*Activity*. In every row below, rewrite the source code so that "Redis" becomes "Memcached" and everything else stays the same. Give only the edited code and leave out the pictures.

Pictures with their source code:
*** Block opens ***
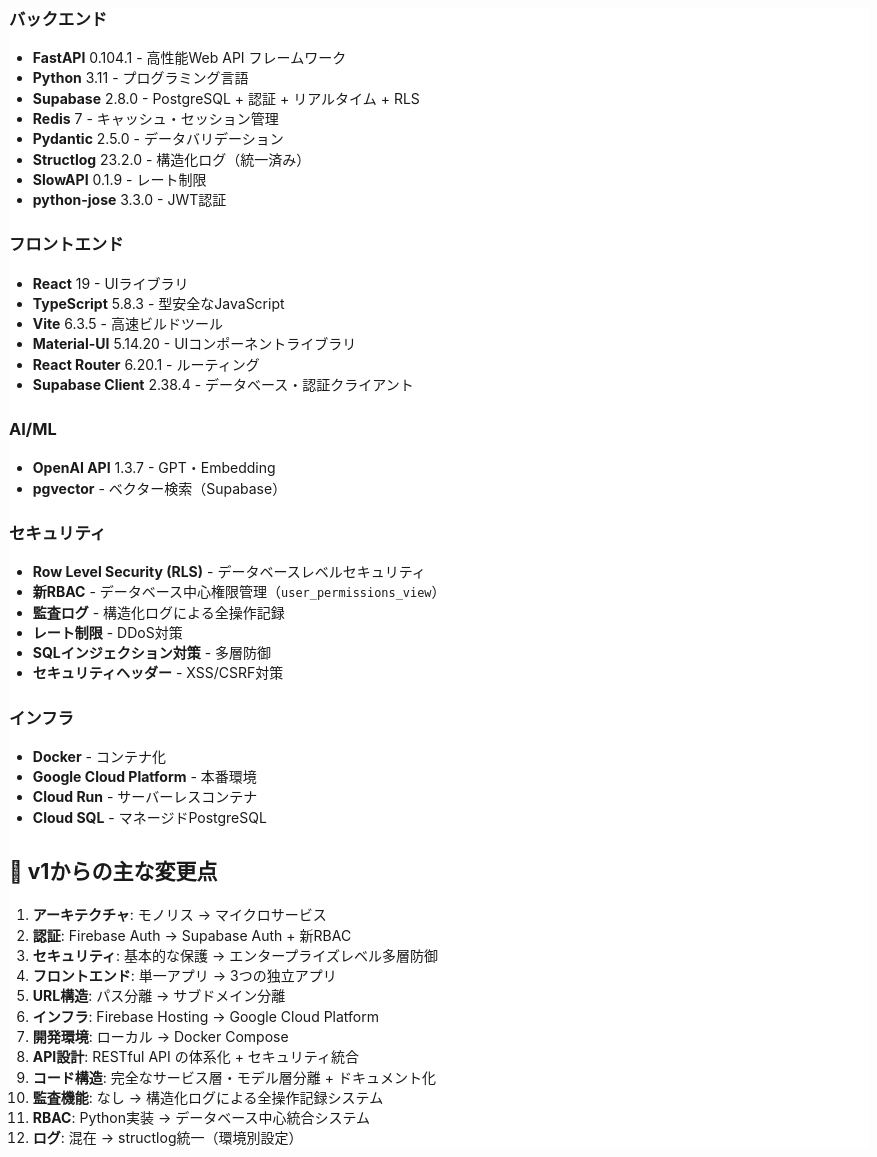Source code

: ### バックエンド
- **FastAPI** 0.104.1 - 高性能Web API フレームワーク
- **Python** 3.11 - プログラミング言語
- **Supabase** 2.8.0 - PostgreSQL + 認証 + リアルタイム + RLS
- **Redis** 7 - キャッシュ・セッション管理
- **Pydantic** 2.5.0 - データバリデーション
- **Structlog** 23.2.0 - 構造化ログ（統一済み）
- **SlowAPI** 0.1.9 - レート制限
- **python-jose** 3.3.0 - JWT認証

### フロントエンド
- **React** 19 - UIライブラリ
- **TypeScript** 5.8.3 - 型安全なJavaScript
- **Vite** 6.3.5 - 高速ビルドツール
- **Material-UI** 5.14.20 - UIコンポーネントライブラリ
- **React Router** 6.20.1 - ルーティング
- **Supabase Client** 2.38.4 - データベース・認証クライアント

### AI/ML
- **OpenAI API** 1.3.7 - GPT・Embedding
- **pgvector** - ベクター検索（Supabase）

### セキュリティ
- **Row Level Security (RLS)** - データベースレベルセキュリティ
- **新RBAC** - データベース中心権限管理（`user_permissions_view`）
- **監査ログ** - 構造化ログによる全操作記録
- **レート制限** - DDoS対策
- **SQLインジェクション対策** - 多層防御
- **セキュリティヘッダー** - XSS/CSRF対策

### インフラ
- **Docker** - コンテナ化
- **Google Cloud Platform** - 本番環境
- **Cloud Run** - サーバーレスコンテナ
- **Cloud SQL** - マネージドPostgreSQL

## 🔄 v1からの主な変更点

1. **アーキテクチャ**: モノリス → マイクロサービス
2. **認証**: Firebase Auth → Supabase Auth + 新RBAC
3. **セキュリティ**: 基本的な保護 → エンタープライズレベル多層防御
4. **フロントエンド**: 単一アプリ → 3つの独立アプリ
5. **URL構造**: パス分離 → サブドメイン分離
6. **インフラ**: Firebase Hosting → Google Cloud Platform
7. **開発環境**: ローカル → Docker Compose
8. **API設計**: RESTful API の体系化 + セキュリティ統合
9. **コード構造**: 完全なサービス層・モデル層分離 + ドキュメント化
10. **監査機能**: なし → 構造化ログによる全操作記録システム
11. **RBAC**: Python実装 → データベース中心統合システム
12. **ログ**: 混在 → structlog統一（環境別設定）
*** Block closes ***
*Answer*.
Source code

: ### バックエンド
- **FastAPI** 0.104.1 - 高性能Web API フレームワーク
- **Python** 3.11 - プログラミング言語
- **Supabase** 2.8.0 - PostgreSQL + 認証 + リアルタイム + RLS
- **Memcached** 7 - キャッシュ・セッション管理
- **Pydantic** 2.5.0 - データバリデーション
- **Structlog** 23.2.0 - 構造化ログ（統一済み）
- **SlowAPI** 0.1.9 - レート制限
- **python-jose** 3.3.0 - JWT認証

### フロントエンド
- **React** 19 - UIライブラリ
- **TypeScript** 5.8.3 - 型安全なJavaScript
- **Vite** 6.3.5 - 高速ビルドツール
- **Material-UI** 5.14.20 - UIコンポーネントライブラリ
- **React Router** 6.20.1 - ルーティング
- **Supabase Client** 2.38.4 - データベース・認証クライアント

### AI/ML
- **OpenAI API** 1.3.7 - GPT・Embedding
- **pgvector** - ベクター検索（Supabase）

### セキュリティ
- **Row Level Security (RLS)** - データベースレベルセキュリティ
- **新RBAC** - データベース中心権限管理（`user_permissions_view`）
- **監査ログ** - 構造化ログによる全操作記録
- **レート制限** - DDoS対策
- **SQLインジェクション対策** - 多層防御
- **セキュリティヘッダー** - XSS/CSRF対策

### インフラ
- **Docker** - コンテナ化
- **Google Cloud Platform** - 本番環境
- **Cloud Run** - サーバーレスコンテナ
- **Cloud SQL** - マネージドPostgreSQL

## 🔄 v1からの主な変更点

1. **アーキテクチャ**: モノリス → マイクロサービス
2. **認証**: Firebase Auth → Supabase Auth + 新RBAC
3. **セキュリティ**: 基本的な保護 → エンタープライズレベル多層防御
4. **フロントエンド**: 単一アプリ → 3つの独立アプリ
5. **URL構造**: パス分離 → サブドメイン分離
6. **インフラ**: Firebase Hosting → Google Cloud Platform
7. **開発環境**: ローカル → Docker Compose
8. **API設計**: RESTful API の体系化 + セキュリティ統合
9. **コード構造**: 完全なサービス層・モデル層分離 + ドキュメント化
10. **監査機能**: なし → 構造化ログによる全操作記録システム
11. **RBAC**: Python実装 → データベース中心統合システム
12. **ログ**: 混在 → structlog統一（環境別設定）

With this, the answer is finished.